The end of day one saw interesting presentations from
Caroline Cornish (Royal Holloway) and Mark Nesbitt (Royal Botanic Gardens, Kew)
on ‘Seeds of Industry and Empire:
Revitalising Economic Botany Collections’. I was not overly familiar with
the concept of ‘economic botany’ defined by Caroline and Mark simply as ‘plants
transformed into items of use to human beings’ These collections were
established and displayed in colonised countries, modelled on the oldest such
collection, the Kew Museum of Economic Botany. The end of empire marked the end
of these collections and many were dispersed and put into storage.
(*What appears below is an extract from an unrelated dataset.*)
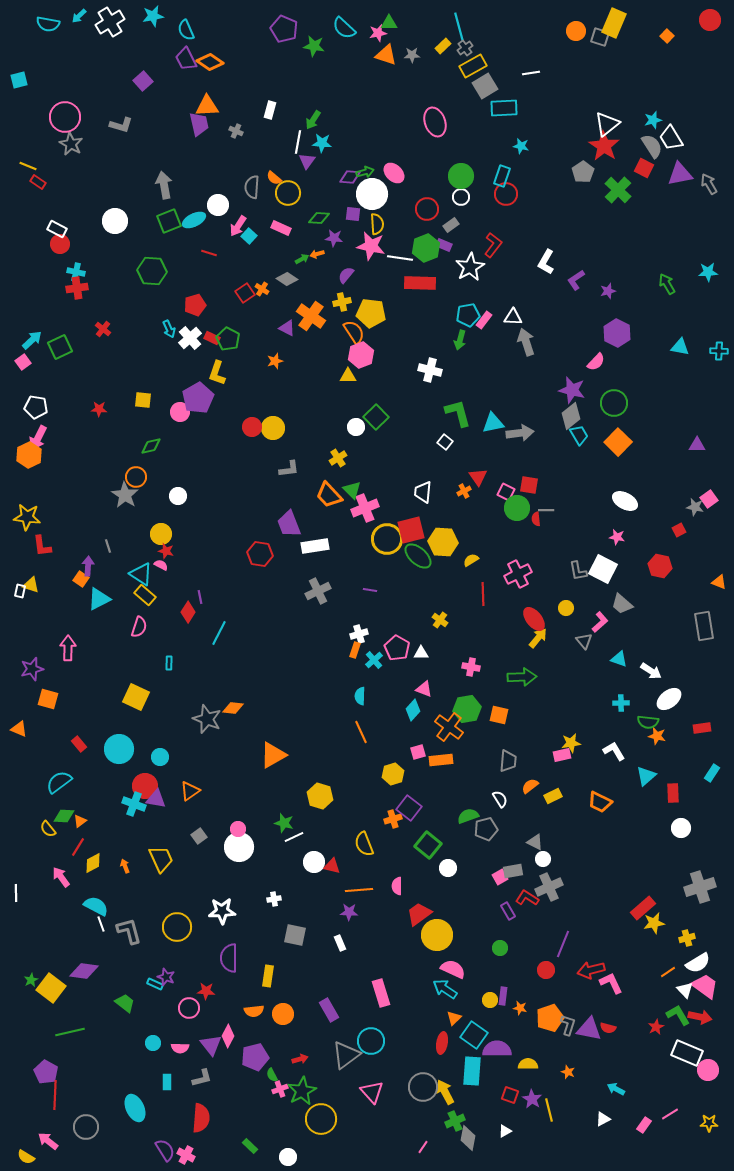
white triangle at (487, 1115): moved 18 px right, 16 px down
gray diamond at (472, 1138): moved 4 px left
Caroline and
Mark, through the course of their project on the subject have been re-discovering
these collections and exploring their relevance today.
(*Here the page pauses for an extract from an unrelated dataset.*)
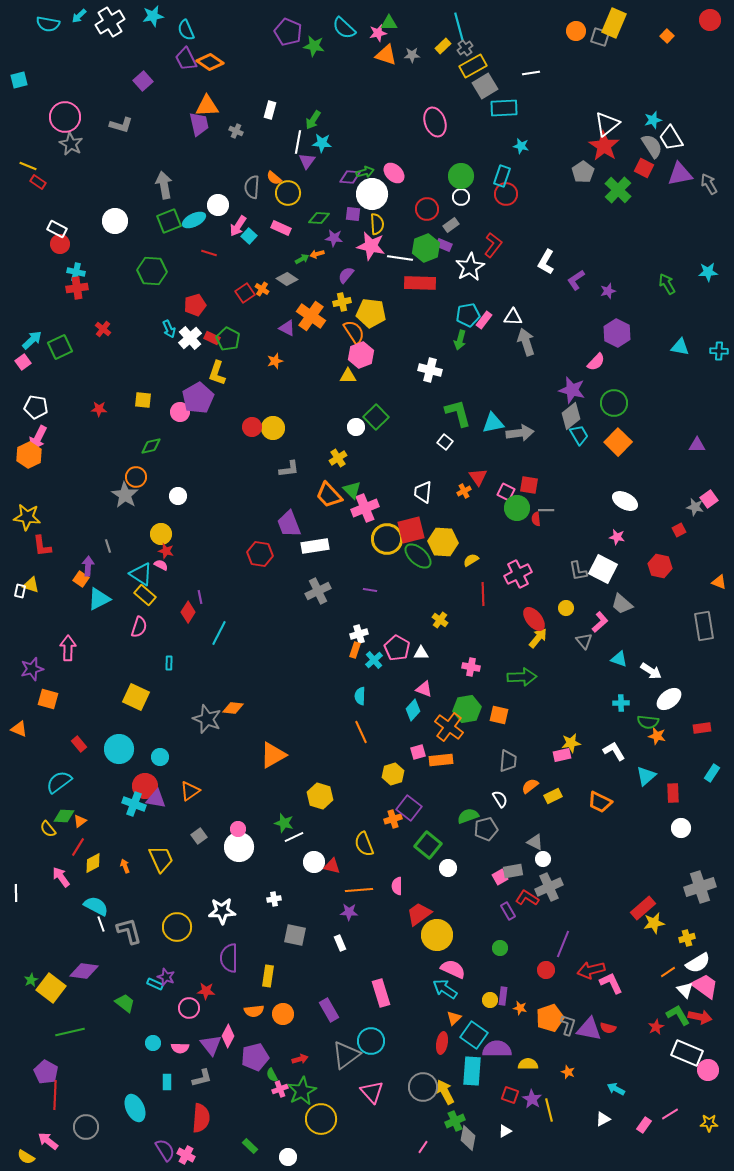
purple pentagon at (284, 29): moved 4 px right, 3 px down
Lastly, the day was finished on an entertaining note with a look at the
role of animals and Museum displays and marketing campaigns in Antonia
Lovelace’s presentation ‘Comparing the
meerkat and falling for ‘Digital’ monkey – How trending animal totems playfully
impact on our relationship with real animals and Museum displays’ Antonia
has had to present a case for acquiring some of these popular characters into
the collections at Leeds City Museum, a collection that already includes toys. Her
paper asked ‘is there a place for these objects in contemporary collecting?
The day’s sessions finished at 5.00pm allowing more time for
exploration of the galleries, a drinks reception and a short talk from Chris
Spring of the British Museum on the temporary touring exhibition ‘Social Fabric: African Textiles Today’.
Delegates enjoyed top-notch catering of a delicious three-course meal provided
by the Powell-Cotton’s in house caterers.
Day two of the conference was opened by Anita Herle
(Cambridge Museum of Archaeology and Anthropology), Tony Eccles (Royal AlbertMemorial Museum Exeter) and Alison Brown (University of Aberdeen) and their
paper ‘Storied Landscapes: Enlivening
Blackfoot Collections in UK Museums’ and the work all three are doing
through their respective institutions extending networks between Blackfoot people and
UK collections and how for Blackfoot people landscape and sites of encounter
contribute to a fuller understanding of Blackfoot historic collections.
The interdisciplinary aspect of the conference theme ‘Nature and Culture’ was metamorphasied
by interventionist artist Alana Jelinek by cleverly using the science of ecology as a metaphor for the art world. Alana reinstated and emphasised the
reoccurring themes of the conference; that the dichotomy between nature and
culture may not exist, there is no clear divide between what is human and what
is not human. Alana proposed using the science of ecology to understand the
complex interactions between the range of cultural practices at play in the art
world.
As well as the more thematic papers on ‘Nature and Culture’, the conference as usual offered a plethora of
interesting ‘work in progress’ papers for colleagues to share and up-date
members on current projects in the sector often reflecting current trends and
practice in ethnography more generally. Included in this was an update from Len
Pole on the ‘Uniques’project: getting to
know more about ethnographic collections in Kent and Sussex’, Alison Petch
on progress being made on researching Spencer and Gillen collections outside of
Australia, Heather Donoghue on cataloguing the Cooke Daniels collections at the
British Museum before she embarks on fieldwork in Papua New Guinea, Clare Wintle’s potential project exploring ethnographic museums at the end of empire,
1945-1980, a period often thought of as the ‘dark ages of museum ethnography’,
but how far is this theory true, in what ways were museums in the UK
contributing to wider political, economic and social change during the middle
years of the twentieth century? Catherine Harvey spoke about a recent
significant acquisition for Hasting’s Museum of North American material from
Colin Taylor and the challenges faced by small local museums during difficult
economic times in advocating world culture collections. Alison Brown concluded
the work on progress papers having just returned from Russia having, through an
AHRC funded project facilitated the loan of a mammoth ivory model of ysyakh
from the British Museum to the National Museum of the Arts, Yakutiia.
A selection of papers from the conference will be available in the next
issue of the Journal of Museum Ethnography (JME) (available from April 2016).